Thinking outside the big box
Dana Eness
The recent uptick in big-box projects and proposals in the Crescent City, fueled by tax subsidies and other costly giveaways, has left owners of smaller home-grown businesses in related industries gritting their teeth and bracing for hard times.
They might not have a champion in City Hall, but an Emmy Award-winning journalist is working to shine a light on their situation with his documentary film-in-progress, "Independent America: Rising from the Ruins." The final feature-length documentary is scheduled to be ready for national broadcast by early fall.
Hanson Hosein and his assistants have been touring the city with their cameras to find out how a wide variety of mom-and-pop businesses are faring in post-Katrina New Orleans. See a three-minute in-production preview on Hosein's Independent America Web log: http://www.independentamerica.typepad.com/.
The clip includes comments from Edward Blakely of the city's Office of Recovery Development and Administration as he bicycles with Hosein through a Katrina-damaged neighborhood.
Blakely tells Hosein that "the pressure from the ordinary citizens" is to bring more big-box stores. Blakely concedes that big boxes may "put these . . . little guys out of business," but he insists that citizens he is hearing from say they're focused on their own rebuilding efforts and "can't think about that guy's business."
Granted, Dr. Blakely's sound bite was extracted from a larger conversation, but it is fair to ask whether his characterization is accurate. Are New Orleanians really clamoring for chain retailers per se, or simply for a robust local economy? It is a mistake to conflate the two.

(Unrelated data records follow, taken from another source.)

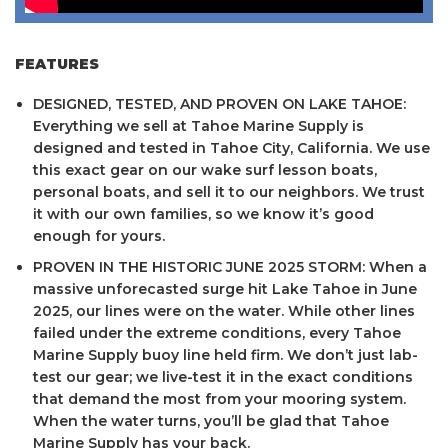
FEATURES
DESIGNED, TESTED, AND PROVEN ON LAKE TAHOE:
Everything we sell at Tahoe Marine Supply is
designed and tested in Tahoe City, California. We use
this exact gear on our wake surf lesson boats,
personal boats, and sell it to our neighbors. We trust
it with our own families, so we know it’s good
enough for yours.
PROVEN IN THE HISTORIC JUNE 2025 STORM: When a
massive unforecasted surge hit Lake Tahoe in June
2025, our lines were on the water. While other lines
failed under the extreme conditions, every Tahoe
Marine Supply buoy line held firm. We don’t just lab-
test our gear; we live-test it in the exact conditions
that demand the most from your mooring system.
When the water turns, you’ll be glad that Tahoe
Marine Supply has your back.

Locally owned businesses have been critical in our city's recovery. Many reopened within days of the storm while corporate chains nervously kept their distance.
Now that federal recovery money is trickling in, big retailers are courting local politicians and scoring the sort of tax incentives our local businesses can only dream about.

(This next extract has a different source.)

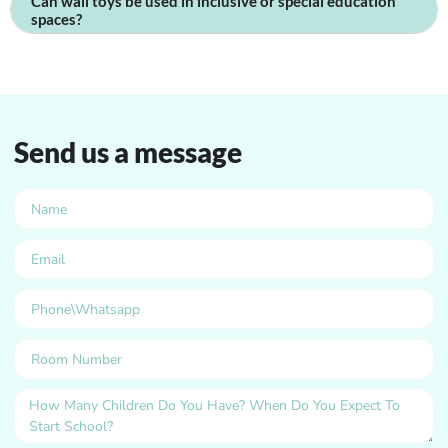
Can wall toys be used in inclusive or special education
spaces?
Send us a message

Ironically, independent business owners will subsidize with their tax dollars those projects that threaten their very livelihood.
We believe that, in fact, most New Orleanians do understand the link between community well-being and their neighborhood businesses. For this very reason many residents of Orleans Parish resent the drive out to neighboring parishes to shop at the big boxes; they'd rather spend their dollars closer to home.
"If I'm going to spend my dollars at Target," the reasoning goes, "I'd rather spend them at a Target in Orleans Parish."
However, there are long-term costs in cozying up to corporate chains: Inevitably, profits are siphoned off from the host community and invested elsewhere.
Meanwhile, the citizen-owned businesses that have invested and re-invested in New Orleans -- and that collectively contribute hundreds of millions of dollars and many thousands of jobs to the local economy -- are ignored by the architects of public policy.
Not only is this unfair, but it is ultimately self-destructive, undermining local decision-making, wealth creation and retention, environmental sustainability and competition.
Hanson Hosein has documented the difficulties of independent small businesses around our country. His current film project exemplifies his belief -- and ours -- that New Orleans can be smarter, more diverse and more local than hundreds of less lucky American communities with derelict main streets and nowhere to go but the shiny big box on the edge of town.
Dana Eness of New Orleans is executive director of the Urban Conservancy and Stay Local.